> _EXERCISE GOAL_
Using the data below, copy each line that includes the word "releases".

Source texts of formatted documents:
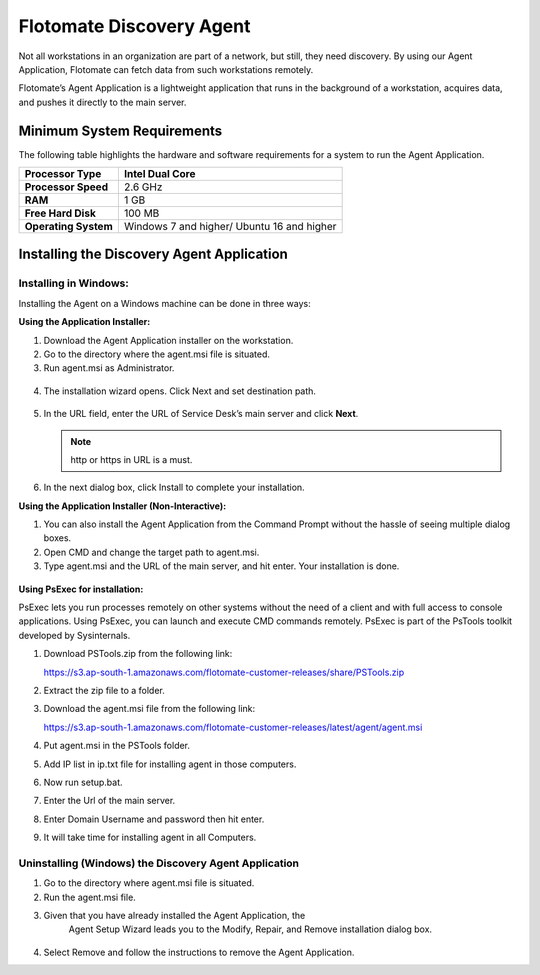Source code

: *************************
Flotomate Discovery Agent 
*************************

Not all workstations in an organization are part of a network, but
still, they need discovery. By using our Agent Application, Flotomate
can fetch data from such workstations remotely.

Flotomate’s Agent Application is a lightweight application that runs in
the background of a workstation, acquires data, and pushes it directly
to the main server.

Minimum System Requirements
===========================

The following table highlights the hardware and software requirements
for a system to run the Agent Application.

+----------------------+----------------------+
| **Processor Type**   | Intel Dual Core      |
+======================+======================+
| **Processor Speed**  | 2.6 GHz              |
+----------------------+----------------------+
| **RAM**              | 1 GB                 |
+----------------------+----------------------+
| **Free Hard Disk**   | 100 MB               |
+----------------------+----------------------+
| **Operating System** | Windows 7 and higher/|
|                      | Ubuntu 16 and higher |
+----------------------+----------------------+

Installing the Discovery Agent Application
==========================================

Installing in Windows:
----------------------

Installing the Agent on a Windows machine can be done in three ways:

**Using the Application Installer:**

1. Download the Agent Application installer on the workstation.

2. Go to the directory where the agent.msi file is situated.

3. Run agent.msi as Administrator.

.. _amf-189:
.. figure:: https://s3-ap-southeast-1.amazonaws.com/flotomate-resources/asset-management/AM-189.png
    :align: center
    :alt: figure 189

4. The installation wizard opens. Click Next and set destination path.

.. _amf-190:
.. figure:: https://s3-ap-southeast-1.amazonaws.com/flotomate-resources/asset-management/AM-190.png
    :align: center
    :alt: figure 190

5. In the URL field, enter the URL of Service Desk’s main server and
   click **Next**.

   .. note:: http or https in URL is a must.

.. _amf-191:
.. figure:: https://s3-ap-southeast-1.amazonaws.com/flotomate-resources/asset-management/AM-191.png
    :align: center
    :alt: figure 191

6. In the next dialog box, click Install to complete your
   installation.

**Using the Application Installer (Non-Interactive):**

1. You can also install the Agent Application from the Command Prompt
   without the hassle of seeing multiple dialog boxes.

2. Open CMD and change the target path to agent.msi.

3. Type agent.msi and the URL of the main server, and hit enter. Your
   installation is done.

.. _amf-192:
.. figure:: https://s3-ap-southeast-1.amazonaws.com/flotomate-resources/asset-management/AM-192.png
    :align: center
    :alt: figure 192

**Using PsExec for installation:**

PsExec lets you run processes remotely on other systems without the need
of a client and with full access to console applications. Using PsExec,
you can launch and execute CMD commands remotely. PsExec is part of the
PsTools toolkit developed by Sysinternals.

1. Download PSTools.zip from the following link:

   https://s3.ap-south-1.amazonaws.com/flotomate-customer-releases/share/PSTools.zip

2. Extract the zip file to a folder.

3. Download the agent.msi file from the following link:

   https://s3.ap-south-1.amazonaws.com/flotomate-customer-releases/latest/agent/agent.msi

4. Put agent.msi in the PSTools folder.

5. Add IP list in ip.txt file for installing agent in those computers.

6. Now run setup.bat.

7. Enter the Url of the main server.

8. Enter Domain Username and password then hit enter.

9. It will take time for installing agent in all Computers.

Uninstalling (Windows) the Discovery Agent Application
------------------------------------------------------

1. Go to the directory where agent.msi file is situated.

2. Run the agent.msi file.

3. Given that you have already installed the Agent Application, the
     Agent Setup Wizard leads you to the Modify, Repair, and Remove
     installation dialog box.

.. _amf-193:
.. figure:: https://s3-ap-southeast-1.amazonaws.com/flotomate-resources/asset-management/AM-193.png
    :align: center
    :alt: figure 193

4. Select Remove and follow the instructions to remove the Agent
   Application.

> _RESULT OF THIS TASK_
   https://s3.ap-south-1.amazonaws.com/flotomate-customer-releases/share/PSTools.zip
   https://s3.ap-south-1.amazonaws.com/flotomate-customer-releases/latest/agent/agent.msi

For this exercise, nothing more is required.